Thursday, August 26, 2021

Cashing Out

I found an article this morning titled: "Cash will soon be obsolete. Will America be ready?" It started out as fairly bog-standard cheerleading for the Federal Reserve establishing a Central Bank Digital Currency; basically, a version of Bitcoin (or any other cryptocurrency, really), just this time, it's backed by the United States government, and so people could use it to pay their taxes. It's not a new idea... I want to say that I first encountered it a year or two ago. And a Federal Reserve version of Bitcoin is a bad idea on its face. It would come with a decent set of benefits, which, one suspects, is why the concept was floated in the first place. But this particular benefit articulated by the article's author, Eswar Prasad, struck me as perhaps ill-advised.
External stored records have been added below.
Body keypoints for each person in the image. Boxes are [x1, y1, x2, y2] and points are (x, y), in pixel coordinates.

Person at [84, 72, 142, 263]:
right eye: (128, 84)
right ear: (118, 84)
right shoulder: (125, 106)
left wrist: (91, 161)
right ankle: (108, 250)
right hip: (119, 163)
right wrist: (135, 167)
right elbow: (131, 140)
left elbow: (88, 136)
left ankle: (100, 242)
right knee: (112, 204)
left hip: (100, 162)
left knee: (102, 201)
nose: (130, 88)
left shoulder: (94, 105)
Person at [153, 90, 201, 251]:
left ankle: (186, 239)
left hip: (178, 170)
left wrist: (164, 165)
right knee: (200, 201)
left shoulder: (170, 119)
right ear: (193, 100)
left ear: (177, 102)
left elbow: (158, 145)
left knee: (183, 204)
A central-bank digital currency can also be a useful policy tool. Typically, if the Federal Reserve wants to stimulate consumption and investment, it can cut interest rates and make cheap credit available. But if the economy is cratering and the Fed has already cut the short-term interest rate it controls to near zero, its options are limited. If cash were replaced with a digital dollar, however, the Fed could impose a negative interest rate by gradually shrinking the electronic balances in everyone’s digital currency accounts, creating an incentive for consumers to spend and for companies to invest.
Begging the expert's pardon, but if one of the expected benefits of a Central Bank Digital Currency is that said Central Banks can combat the Paradox of Thrift by adding a "use it or lose it" clause to people's money in order to force, either though spending or taking, a lowering of the aggregate Savings Rate, cash will most certainly not become obsolete, let alone "soon."

There is already a certain segment of the public that understands inflation targets as an unwarranted tax on the value of their cash savings. The steady march of inflation forces people to take risks with their money simply to have it retain its purchasing power, given that standard bank accounts pay less than the rate of inflation in interest. And the idea that the Federal Reserve could simply remove money from one's digital currency account is likely to spark also sorts of conspiratorial thinking. I can almost hear people railing against "the mark of the Beast" already. Of course, that it will set of religious zealots is not a reason to avoid doing something, but how the public will see something might be. And a public that understands that their bank balances can be directly manipulated by the Federal Reserve is likely to trigger a flight to commodities, or some other assets that can't have their value eroded whenever the Federal Reserve concludes that people need to be levered into buying things that they'd rather not. And that doesn't even touch on financially straited people; imagine someone having to go to a landlord or a utility and plead for forbearance because the Federal Reserve has gradually shrunk their electronic balance below what they need to pay their rent, mortgage or electricity bill. In short, the idea that the Central Bank could literally erase people's savings for policy reasons isn't going to be seen as a plus to many people.

But even without that, I suspect that it's too soon to predict the end of cash. Mr. Prasad rightly notes that the ability to trace and audit transactions, removing both anonymity and privacy from transfers of wealth is both a blessing and a curse. On the one hand, underground economies go away. On the other, the government can now see everyone that everyone does business with. One doesn't need to have a conspiratorial mindset to understand how the ability of government to see each and every transaction one makes could result in anxiety. Governments already have a high degree of confidence that no matter what may have been done in the past, the honest have nothing to hide from them. The honest, however, often feel differently. The perception that Big Brother is watching every penny they spend will certainly drive a fairly substantial constituency to maintain some form of anonymous means of purchasing goods and services. And the first leak of information that results in a someone being embarrassed, injured or killed will only accelerate that.

Whether Central Bank Digital Currencies are the wave of the future or not (and I suspect they are), physical currencies will never really go away. They're too useful and governments are not trustworthy enough.